Hawaii reported that 328 people were hospitalized with Covid-19 on Monday, a worrisome uptick reflecting the omicron variant’s widespread community transmission.

The coronavirus variant is infecting far more people in Hawaii than previous variants but appears to cause less severe symptoms compared with delta and the original virus. Still, hundreds of people — most of them unvaccinated — are getting sick enough from Covid to need hospital care.

The daily numbers remain well below the peak of 448 during the delta surge that occurred in the fall. But Hawaii leaders are closely watching the increase amid concerns that the state’s health care system is being overwhelmed, especially since medical personnel are among those being infected.

The state has requested funding for hundreds of extra medical workers from the Federal Emergency Management Agency.

Lt. Gov. Josh Green said that about 10% of Covid hospitalizations during this omicron surge involve patients in the intensive care unit, compared with about 20% during the delta surge.

Green said Hawaii’s coronavirus data indicates patients who caught delta were 5.5 times more likely to be hospitalized than patients who are catching omicron. The number of patients dying from the virus also is far lower this time around, with a 0.8% fatality rate.

Medical technicians collect COVID-19 nose swab samples from people lined up in their cars, around the block, at the Blaisdell drive-through testing site in Honolulu, Monday, December 27, 2021. (Ronen Zilberman photo Civil Beat)
Hawaii is seeing a worrisome rise in the number of people hospitalized for Covid-19 as the omicron variant spreads rapidly through the state. Ronen Zilberman/Civil Beat/2021

Green noted that between 30 to 35 of Covid hospitalizations reported Monday were incidental, meaning patients were hospitalized for reasons other than coronavirus and happened to test positive in the hospital.

The actual number of individuals who are hospitalized for Covid is 291,” Green said.

Honolulu Mayor Rick Blangiardi has said he prefers to rely on hospitalization counts to determine whether to tighten restrictions, which so far have been limited to a 50% capacity rule for indoor events with at least 1,000 attendees.

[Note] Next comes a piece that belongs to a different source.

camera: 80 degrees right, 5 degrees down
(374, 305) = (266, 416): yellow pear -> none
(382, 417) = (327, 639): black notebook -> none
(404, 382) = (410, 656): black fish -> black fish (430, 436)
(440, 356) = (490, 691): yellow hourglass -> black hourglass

Hawaii Gov. David Ige on Monday stood by his decision to allow county mayors to determine Covid rules and restrictions during an interview with the Honolulu Star-Advertiser’s “Spotlight” program.

He said he would be willing to step in and issue a statewide order if necessary but noted that hospitalizations lagged behind high case counts, with the seven-day average exceeding 3,000 per day.

Green said 115 of the 291 patients hospitalized because of Covid were vaccinated, but the vast majority had not received a booster shot.

Unvaccinated people are still the most likely to die or be hospitalized for Covid compared with vaccinated people.

“It’s pretty clear that you don’t have much immunity from Covid if you haven’t been boosted,” Green said.

No one who has been boosted has thus far ended up in an intensive care unit in Hawaii, Green said.

Hawaii health officials have been urging people to get their booster shots since the beginning of December. Adults who received their second Pfizer shot at least five months ago are eligible for a third shot.

Those who received their second Moderna shot at least six months ago are eligible, and those who received their Johnson & Johnson shot at least two months ago are eligible for a booster.

Hawaii has a vaccination rate of 74.8%, but fewer than 400,000 of the state’s population of about 1.4 million have received third shots. Children aged 12-17 only recently became eligible for boosters.